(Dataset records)
------------------------------------------------

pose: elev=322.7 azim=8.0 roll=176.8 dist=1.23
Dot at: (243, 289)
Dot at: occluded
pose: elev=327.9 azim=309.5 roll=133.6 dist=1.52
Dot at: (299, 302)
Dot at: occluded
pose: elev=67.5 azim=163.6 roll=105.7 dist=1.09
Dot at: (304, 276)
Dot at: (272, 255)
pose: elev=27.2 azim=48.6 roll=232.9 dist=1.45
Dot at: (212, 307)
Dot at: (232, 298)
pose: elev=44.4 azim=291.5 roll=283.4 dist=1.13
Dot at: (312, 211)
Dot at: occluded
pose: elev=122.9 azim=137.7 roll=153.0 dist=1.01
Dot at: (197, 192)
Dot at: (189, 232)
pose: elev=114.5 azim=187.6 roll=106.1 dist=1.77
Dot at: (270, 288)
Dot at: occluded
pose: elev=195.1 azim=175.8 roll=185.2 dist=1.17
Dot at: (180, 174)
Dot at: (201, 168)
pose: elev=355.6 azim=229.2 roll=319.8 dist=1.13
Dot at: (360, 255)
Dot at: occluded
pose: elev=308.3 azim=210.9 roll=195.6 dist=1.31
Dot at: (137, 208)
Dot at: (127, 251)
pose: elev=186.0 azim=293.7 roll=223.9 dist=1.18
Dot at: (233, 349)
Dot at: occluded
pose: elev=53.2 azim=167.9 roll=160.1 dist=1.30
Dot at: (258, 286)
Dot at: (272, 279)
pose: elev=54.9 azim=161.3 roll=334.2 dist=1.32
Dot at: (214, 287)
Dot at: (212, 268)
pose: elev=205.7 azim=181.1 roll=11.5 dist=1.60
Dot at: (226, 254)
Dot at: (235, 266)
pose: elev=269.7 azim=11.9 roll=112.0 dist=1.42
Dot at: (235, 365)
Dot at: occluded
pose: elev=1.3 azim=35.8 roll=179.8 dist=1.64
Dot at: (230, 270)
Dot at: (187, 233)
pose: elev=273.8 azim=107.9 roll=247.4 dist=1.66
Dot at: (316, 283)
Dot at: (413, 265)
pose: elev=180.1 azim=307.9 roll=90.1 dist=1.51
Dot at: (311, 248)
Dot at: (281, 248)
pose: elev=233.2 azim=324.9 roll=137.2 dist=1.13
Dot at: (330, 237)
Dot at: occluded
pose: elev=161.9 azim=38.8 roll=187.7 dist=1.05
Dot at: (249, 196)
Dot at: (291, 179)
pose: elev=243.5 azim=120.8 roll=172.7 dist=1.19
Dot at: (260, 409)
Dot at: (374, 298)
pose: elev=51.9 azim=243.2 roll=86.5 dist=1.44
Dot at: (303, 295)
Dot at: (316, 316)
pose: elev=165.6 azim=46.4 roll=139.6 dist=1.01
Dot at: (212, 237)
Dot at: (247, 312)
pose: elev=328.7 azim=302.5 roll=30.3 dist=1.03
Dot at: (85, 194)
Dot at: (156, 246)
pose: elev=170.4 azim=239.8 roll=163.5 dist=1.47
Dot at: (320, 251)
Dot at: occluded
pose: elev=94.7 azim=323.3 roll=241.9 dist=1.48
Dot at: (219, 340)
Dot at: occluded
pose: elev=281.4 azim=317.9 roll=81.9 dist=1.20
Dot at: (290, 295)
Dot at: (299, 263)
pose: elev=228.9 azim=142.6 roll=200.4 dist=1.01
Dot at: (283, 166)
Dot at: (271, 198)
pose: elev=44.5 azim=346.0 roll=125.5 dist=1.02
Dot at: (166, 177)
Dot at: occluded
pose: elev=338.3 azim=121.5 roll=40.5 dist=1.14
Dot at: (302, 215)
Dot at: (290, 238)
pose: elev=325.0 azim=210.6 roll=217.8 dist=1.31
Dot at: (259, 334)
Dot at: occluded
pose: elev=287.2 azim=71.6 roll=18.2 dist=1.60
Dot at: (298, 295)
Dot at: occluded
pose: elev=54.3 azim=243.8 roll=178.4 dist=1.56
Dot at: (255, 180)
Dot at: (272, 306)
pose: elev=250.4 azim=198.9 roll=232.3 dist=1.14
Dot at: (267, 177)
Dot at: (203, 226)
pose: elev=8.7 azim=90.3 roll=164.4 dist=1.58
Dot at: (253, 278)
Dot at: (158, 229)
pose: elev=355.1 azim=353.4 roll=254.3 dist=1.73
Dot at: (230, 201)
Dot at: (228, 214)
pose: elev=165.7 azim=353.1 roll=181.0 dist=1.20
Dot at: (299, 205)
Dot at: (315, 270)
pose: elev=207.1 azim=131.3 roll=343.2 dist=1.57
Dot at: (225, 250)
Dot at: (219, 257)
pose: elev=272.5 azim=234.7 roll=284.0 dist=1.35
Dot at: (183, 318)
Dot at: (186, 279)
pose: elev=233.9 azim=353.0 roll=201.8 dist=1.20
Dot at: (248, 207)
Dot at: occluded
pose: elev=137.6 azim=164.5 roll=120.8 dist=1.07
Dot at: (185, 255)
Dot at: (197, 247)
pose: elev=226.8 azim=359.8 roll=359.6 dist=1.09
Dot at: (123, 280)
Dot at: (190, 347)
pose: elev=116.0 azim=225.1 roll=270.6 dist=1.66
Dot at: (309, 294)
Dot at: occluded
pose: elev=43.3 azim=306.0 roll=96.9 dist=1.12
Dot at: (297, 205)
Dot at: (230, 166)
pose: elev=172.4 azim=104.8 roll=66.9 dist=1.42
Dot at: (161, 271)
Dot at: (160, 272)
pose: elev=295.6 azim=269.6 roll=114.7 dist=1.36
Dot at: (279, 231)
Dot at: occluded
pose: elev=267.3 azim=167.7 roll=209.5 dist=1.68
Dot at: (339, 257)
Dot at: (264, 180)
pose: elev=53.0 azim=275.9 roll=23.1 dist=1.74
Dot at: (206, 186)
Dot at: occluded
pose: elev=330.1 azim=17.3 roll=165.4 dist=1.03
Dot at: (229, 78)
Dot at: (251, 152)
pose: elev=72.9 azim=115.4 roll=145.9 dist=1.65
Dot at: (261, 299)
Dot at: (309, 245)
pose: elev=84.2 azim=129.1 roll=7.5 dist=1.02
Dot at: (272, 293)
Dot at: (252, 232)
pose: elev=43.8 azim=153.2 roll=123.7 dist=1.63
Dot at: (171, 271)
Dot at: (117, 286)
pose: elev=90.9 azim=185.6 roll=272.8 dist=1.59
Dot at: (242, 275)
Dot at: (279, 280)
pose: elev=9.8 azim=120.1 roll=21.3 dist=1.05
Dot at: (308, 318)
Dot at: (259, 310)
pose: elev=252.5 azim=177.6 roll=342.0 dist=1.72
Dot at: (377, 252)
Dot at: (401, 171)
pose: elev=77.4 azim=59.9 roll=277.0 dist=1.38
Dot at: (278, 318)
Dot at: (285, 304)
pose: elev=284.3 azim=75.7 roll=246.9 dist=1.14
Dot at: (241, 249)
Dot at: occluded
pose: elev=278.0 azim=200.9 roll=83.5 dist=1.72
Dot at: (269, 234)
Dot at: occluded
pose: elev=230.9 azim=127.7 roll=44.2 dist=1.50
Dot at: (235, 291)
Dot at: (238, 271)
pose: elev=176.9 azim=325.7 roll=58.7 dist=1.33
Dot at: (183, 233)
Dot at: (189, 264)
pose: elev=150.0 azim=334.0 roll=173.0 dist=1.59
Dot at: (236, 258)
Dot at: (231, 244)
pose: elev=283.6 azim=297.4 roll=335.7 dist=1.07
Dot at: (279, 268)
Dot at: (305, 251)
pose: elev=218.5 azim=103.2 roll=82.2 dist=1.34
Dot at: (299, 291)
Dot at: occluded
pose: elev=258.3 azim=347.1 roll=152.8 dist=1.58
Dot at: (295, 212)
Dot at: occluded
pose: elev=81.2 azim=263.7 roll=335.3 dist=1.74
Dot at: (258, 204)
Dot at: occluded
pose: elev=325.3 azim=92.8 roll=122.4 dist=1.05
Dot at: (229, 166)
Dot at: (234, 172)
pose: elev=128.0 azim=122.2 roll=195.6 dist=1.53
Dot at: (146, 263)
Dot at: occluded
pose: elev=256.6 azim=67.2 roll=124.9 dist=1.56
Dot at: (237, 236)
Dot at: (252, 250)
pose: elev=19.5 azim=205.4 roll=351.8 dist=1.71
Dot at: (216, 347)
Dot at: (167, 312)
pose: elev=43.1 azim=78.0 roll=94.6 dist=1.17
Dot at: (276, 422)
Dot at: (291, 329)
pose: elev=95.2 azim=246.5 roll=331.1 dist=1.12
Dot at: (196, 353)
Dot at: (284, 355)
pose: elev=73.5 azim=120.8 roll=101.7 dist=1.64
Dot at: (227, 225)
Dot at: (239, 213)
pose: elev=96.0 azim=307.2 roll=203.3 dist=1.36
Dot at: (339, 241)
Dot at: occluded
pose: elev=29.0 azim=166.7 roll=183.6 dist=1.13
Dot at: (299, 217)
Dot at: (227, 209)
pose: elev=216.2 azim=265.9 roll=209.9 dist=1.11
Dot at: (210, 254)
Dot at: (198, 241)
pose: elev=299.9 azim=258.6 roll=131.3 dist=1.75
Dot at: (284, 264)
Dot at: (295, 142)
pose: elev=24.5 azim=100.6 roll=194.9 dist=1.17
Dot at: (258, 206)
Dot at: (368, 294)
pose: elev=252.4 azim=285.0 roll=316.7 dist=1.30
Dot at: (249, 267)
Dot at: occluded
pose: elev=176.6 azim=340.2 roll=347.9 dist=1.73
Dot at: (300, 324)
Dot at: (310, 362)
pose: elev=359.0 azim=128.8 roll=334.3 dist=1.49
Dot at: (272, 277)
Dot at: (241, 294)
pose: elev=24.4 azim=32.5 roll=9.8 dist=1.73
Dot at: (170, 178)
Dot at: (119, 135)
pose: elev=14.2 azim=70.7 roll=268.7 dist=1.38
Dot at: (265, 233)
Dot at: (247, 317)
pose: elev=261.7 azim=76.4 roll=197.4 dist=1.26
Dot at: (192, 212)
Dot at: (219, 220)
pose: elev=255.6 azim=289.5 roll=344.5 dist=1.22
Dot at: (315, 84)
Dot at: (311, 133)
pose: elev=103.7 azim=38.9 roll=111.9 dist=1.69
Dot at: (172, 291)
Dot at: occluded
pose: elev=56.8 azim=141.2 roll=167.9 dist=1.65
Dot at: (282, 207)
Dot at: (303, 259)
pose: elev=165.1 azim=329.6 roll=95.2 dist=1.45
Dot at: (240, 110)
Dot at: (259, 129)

------------------------------------------------

TASK OBJECTIVE - Can you lay out the items from the line with "pose: elev=359.0 azim=128.8" to the line with "Dot at: (219, 220)" as a numbered list, leaving out blank lines?

FINISHED ANSWER -
1. pose: elev=359.0 azim=128.8 roll=334.3 dist=1.49
2. Dot at: (272, 277)
3. Dot at: (241, 294)
4. pose: elev=24.4 azim=32.5 roll=9.8 dist=1.73
5. Dot at: (170, 178)
6. Dot at: (119, 135)
7. pose: elev=14.2 azim=70.7 roll=268.7 dist=1.38
8. Dot at: (265, 233)
9. Dot at: (247, 317)
10. pose: elev=261.7 azim=76.4 roll=197.4 dist=1.26
11. Dot at: (192, 212)
12. Dot at: (219, 220)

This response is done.